The cost-effectiveness and value of information of three influenza vaccination dosing strategies for individuals with human immunodeficiency virus
- PMID: 22162988
- PMCID: PMC3232195
- DOI: 10.1371/journal.pone.0027059
The cost-effectiveness and value of information of three influenza vaccination dosing strategies for individuals with human immunodeficiency virus
Abstract
Background: Influenza vaccine immunogenicity is diminished in patients living with HIV/AIDS. We evaluated the cost-effectiveness and expected value of perfect information (EVPI) of three alternative influenza vaccine dosing strategies intended to increase immunogenicity in those patients.
Methods: A randomized, multi-centered, controlled, vaccine trial was conducted at 12 CIHR Canadian HIV Trials Network sites.

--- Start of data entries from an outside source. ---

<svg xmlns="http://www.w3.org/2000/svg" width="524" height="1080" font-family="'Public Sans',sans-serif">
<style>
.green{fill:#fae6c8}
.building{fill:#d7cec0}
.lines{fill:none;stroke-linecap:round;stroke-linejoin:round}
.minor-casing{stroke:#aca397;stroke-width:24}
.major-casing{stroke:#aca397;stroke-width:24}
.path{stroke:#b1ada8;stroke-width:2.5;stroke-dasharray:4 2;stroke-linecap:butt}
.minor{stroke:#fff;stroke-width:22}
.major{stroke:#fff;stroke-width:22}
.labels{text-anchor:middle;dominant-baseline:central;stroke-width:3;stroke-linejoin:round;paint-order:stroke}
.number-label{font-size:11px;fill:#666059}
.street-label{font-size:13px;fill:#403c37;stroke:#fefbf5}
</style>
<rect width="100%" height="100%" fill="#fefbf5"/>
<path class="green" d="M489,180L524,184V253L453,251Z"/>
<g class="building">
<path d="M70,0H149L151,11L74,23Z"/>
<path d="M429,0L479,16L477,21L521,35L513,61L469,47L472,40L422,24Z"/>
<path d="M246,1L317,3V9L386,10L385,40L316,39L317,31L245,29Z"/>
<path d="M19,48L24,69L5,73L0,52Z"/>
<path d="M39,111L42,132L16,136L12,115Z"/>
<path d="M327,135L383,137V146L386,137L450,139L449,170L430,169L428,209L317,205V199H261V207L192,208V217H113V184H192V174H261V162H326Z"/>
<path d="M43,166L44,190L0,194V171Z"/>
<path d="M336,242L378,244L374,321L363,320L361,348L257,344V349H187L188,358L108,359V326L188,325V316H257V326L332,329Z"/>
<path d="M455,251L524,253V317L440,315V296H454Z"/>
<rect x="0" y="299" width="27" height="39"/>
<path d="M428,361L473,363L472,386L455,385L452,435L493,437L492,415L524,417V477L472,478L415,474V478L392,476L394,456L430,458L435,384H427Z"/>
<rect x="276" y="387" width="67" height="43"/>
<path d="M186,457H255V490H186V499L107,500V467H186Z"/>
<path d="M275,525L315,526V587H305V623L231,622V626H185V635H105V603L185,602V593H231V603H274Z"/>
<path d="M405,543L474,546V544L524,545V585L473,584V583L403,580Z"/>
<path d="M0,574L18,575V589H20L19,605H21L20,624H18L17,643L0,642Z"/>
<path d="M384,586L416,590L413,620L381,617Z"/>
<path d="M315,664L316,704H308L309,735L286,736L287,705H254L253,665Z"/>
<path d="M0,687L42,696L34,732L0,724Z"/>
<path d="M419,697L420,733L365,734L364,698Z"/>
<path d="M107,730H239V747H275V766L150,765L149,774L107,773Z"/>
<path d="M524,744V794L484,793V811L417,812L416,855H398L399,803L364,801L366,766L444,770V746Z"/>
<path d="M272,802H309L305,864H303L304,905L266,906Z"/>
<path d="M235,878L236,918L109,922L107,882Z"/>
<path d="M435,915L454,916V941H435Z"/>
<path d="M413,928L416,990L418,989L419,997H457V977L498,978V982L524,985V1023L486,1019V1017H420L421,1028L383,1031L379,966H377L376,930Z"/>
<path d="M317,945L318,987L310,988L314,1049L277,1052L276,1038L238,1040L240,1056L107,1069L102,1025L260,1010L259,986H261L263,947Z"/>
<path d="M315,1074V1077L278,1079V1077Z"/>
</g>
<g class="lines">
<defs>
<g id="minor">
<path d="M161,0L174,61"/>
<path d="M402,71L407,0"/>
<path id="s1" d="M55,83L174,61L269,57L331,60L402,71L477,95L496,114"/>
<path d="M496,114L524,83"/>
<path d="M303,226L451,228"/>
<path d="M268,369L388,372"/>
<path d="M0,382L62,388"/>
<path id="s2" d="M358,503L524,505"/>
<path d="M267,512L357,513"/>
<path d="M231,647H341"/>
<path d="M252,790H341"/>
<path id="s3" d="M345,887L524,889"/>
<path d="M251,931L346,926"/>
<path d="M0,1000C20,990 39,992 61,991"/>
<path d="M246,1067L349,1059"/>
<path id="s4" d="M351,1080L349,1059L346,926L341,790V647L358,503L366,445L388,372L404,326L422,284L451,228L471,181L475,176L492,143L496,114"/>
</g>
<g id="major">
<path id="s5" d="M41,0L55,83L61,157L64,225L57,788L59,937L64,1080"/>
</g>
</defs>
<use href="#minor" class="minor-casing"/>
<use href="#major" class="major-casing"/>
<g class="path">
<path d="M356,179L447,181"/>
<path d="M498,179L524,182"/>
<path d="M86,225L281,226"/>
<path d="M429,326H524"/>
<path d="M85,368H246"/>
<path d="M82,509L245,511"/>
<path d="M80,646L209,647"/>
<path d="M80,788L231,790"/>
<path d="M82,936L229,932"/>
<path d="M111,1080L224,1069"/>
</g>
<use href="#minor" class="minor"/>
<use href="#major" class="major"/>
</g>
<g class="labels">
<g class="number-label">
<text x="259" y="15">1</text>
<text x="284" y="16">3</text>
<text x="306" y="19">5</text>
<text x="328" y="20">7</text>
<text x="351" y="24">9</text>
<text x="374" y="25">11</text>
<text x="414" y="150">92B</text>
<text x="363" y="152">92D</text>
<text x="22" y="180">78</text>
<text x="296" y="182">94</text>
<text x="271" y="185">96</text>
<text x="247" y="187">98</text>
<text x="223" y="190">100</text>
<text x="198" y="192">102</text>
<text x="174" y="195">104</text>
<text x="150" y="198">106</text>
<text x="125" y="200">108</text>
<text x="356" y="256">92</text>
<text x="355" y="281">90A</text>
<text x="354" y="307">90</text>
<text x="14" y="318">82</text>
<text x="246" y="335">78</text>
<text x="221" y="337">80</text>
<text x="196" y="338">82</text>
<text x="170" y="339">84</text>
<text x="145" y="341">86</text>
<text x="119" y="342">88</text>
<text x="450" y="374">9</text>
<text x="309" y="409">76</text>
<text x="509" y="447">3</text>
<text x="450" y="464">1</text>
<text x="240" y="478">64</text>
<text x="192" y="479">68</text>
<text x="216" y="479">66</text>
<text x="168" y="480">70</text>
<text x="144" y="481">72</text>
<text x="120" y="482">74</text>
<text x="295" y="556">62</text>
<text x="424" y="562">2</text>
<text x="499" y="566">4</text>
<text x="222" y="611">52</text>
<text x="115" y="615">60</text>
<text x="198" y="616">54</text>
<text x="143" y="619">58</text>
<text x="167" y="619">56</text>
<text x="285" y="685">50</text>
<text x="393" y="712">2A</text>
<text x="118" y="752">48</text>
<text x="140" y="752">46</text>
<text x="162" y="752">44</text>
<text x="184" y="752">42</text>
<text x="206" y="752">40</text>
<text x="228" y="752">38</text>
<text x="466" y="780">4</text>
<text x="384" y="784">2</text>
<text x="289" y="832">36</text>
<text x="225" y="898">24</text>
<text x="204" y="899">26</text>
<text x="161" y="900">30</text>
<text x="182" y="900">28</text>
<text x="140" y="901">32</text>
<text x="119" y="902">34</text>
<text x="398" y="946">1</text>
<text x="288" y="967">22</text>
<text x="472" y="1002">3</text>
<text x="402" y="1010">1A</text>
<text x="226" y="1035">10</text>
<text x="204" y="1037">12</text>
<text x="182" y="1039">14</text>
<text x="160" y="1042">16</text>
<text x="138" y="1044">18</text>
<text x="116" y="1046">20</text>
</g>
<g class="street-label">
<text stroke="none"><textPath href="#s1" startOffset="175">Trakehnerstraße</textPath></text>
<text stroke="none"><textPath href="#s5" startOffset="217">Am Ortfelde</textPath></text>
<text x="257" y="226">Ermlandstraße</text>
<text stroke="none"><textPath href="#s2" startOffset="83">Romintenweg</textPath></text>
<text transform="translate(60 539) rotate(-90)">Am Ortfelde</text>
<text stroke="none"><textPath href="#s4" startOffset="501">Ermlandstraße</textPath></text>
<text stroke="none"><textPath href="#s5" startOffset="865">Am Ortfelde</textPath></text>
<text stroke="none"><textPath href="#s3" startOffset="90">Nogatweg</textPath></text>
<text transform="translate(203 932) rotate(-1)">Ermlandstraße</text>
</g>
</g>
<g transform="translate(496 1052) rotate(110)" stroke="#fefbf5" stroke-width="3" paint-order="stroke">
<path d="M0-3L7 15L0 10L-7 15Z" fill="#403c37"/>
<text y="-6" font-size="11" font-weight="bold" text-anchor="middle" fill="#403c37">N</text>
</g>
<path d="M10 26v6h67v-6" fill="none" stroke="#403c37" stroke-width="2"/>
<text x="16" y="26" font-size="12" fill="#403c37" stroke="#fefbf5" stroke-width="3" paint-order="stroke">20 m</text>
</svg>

Three dosing strategies with seasonal, inactivated trivalent, non-adjuvanted intramuscular vaccine were used in HIV infected adults: two standard doses over 28 days (Strategy A), two double doses over 28 days (Strategy B) and a single standard dose of influenza vaccine (Strategy C), administered prior to the 2008 influenza season. The comparator in our analysis was practice in the previous year, in which 82.8% of HIV/AIDS received standard-dose vaccination (Strategy D). A Markov cohort model was developed to estimate the monthly probability of Influenza-like Illness (ILI) over one influenza season. Costs and quality-adjusted life years, extrapolated to the lifetime of the hypothetical study cohorts, were estimated in calculating incremental cost-effectiveness ratios (ICER) and EVPI in conducting further research.

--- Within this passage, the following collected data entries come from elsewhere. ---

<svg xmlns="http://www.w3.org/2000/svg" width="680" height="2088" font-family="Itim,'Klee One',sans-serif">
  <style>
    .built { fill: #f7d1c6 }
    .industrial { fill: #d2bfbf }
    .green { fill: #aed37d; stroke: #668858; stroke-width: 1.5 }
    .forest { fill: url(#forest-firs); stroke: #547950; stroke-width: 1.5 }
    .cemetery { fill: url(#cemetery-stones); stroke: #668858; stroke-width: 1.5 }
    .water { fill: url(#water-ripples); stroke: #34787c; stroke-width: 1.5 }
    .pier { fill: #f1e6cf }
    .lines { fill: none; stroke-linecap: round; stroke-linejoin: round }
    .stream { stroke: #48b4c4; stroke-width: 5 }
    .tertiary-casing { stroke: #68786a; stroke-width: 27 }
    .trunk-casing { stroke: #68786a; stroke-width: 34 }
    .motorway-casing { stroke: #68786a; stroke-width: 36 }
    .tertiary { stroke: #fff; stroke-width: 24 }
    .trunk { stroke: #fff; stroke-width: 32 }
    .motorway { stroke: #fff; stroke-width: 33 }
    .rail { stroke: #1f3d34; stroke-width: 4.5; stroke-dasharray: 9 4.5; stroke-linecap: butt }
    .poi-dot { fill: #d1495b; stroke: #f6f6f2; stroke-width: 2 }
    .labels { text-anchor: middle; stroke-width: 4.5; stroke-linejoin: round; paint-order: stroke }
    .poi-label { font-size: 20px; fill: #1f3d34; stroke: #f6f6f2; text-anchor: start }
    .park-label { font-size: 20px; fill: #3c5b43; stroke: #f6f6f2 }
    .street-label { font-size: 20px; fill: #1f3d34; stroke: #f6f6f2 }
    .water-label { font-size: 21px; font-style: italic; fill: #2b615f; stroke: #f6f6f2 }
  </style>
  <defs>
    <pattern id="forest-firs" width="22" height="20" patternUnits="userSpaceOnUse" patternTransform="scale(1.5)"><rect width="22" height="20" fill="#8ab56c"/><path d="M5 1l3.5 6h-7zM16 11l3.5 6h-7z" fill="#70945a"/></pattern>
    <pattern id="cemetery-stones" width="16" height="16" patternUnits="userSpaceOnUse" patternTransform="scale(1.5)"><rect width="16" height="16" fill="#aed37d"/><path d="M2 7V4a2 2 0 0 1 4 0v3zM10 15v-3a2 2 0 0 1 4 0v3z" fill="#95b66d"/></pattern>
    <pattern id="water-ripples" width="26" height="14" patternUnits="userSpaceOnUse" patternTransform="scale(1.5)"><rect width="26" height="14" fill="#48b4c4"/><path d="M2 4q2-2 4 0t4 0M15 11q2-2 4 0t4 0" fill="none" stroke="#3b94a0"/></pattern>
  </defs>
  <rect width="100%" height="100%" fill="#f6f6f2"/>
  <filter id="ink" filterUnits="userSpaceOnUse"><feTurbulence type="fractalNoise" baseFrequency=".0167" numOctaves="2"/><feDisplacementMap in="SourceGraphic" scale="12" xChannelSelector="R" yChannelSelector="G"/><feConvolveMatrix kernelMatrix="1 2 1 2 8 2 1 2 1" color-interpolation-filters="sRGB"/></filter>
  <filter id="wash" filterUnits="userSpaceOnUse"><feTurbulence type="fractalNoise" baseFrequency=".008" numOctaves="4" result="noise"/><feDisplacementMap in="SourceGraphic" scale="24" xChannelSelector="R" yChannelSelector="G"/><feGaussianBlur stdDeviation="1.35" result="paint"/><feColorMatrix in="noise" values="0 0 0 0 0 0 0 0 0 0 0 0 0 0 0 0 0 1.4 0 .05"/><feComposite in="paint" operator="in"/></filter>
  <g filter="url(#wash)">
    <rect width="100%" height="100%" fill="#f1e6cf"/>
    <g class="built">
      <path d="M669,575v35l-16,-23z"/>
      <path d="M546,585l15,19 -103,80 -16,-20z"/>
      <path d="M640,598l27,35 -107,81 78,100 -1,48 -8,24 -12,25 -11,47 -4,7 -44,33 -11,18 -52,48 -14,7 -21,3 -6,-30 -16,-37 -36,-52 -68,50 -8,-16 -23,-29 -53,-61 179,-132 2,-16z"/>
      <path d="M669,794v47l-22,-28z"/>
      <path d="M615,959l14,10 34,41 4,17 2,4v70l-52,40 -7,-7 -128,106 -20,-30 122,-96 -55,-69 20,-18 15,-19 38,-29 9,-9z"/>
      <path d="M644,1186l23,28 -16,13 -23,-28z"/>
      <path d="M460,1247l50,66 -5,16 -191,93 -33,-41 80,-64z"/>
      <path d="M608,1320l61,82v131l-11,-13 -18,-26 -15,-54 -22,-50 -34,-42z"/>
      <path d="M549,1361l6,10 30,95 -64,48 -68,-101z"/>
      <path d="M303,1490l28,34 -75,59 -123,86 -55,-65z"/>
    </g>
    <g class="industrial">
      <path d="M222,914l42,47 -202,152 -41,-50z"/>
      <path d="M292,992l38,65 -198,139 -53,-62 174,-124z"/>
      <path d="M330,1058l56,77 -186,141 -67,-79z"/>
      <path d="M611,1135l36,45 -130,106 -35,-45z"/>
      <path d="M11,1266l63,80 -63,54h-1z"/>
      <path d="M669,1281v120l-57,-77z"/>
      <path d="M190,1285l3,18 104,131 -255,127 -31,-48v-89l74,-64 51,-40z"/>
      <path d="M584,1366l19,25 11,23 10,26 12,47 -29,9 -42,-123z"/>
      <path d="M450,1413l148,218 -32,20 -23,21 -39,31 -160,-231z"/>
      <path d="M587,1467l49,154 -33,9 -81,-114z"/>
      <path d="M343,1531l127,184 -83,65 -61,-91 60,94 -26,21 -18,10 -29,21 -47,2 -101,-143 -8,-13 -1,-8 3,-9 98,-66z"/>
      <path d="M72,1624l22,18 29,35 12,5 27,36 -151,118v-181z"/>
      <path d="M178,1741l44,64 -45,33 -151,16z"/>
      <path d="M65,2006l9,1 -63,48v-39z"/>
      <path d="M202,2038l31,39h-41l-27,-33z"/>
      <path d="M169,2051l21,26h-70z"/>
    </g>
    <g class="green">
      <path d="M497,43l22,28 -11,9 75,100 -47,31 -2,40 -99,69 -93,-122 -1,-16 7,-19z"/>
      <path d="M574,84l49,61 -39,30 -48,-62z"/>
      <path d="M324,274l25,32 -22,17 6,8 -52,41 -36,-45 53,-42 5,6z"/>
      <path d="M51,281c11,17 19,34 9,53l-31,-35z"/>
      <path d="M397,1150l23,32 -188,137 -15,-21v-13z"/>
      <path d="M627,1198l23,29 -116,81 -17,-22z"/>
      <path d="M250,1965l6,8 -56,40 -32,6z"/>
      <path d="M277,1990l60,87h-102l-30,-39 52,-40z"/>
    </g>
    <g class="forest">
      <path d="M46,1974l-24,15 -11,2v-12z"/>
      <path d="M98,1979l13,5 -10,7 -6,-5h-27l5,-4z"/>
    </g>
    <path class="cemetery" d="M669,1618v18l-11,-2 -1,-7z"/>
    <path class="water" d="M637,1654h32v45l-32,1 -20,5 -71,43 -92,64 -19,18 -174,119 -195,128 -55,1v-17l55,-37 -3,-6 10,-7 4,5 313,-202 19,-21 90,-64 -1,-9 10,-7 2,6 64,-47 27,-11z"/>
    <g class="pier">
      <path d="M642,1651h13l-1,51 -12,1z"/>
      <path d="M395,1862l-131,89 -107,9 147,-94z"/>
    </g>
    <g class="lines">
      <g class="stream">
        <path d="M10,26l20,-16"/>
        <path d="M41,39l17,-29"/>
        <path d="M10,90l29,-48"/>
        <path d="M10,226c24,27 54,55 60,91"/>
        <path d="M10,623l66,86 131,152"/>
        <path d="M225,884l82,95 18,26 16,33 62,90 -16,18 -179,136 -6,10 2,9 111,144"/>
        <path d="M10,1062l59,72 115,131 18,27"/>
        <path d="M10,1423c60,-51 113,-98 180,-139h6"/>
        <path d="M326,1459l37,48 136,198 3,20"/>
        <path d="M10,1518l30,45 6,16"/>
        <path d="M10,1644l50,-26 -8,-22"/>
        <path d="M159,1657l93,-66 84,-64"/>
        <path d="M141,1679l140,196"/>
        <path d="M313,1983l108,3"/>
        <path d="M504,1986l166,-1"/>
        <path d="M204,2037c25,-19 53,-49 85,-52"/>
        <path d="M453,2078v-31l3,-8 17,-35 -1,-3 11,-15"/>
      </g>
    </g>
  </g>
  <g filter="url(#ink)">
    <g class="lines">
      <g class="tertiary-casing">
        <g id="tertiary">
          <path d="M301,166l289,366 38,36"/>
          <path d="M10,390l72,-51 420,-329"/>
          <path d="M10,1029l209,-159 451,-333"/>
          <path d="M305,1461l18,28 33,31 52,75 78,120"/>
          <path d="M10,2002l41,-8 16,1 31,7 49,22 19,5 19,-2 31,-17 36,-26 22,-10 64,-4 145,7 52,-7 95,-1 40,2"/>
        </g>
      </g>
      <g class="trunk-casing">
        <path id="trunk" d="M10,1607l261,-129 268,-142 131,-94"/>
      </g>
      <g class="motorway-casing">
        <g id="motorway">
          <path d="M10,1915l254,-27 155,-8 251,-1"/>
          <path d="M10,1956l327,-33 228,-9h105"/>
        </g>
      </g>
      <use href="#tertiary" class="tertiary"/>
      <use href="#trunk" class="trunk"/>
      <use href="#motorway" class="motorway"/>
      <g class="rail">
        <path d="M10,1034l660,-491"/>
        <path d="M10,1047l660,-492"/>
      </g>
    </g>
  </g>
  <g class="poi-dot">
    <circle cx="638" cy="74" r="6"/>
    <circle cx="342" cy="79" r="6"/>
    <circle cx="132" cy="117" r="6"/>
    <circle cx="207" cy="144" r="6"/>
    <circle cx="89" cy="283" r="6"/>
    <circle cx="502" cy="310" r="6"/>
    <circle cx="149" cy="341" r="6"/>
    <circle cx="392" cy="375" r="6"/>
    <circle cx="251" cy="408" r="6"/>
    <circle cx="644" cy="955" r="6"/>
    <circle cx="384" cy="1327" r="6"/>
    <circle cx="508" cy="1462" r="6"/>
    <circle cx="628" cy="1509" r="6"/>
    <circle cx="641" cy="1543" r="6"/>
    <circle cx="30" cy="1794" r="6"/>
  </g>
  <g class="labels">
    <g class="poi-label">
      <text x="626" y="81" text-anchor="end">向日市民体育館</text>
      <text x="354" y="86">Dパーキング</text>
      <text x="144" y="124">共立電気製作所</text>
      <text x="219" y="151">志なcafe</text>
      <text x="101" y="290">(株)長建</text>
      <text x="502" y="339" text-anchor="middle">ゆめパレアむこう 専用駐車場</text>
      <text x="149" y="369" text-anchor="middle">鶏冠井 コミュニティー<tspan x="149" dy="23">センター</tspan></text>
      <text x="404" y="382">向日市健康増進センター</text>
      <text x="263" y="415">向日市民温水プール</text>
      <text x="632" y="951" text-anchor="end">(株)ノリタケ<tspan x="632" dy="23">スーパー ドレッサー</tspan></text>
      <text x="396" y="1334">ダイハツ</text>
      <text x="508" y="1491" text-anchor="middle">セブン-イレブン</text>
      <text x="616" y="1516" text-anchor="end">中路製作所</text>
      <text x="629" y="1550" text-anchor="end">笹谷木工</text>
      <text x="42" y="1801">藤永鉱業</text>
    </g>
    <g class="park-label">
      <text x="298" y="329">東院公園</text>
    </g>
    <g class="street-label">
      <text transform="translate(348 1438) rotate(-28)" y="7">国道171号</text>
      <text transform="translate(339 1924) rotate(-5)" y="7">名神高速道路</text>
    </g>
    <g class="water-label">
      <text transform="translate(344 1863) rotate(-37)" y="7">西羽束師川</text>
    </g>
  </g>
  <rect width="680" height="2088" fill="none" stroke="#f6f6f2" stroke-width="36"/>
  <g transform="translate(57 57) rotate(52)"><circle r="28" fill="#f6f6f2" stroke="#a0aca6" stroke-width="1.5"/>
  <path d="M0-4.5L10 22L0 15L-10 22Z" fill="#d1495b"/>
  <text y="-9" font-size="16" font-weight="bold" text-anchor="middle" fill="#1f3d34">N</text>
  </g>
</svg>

Results: 298 patients with median CD4 of 470 cells/µl and 76% with viral load suppression were randomized. Strategy C was the most cost-effective strategy for the overall trial population and for suppressed and unsuppressed individuals. Mean ICERs for Strategy A for unsuppressed patients could also be considered cost-effective. The level of uncertainty regarding the decision to implement strategy A versus C for unsuppressed individuals was high. The maximum acceptable cost of reducing decision uncertainty in implementing strategy A for individuals with unsuppressed pVL was $418,000--below the cost of conducting a larger-scale trial.
Conclusion: Our results do not support a policy to implement increased antigen dose or booster dosing strategies with seasonal, inactivated trivalent, non-adjuvanted intramuscular vaccine for individuals with HIV in Canada.
Trial registration: ClinicalTrials.gov NCT00764998.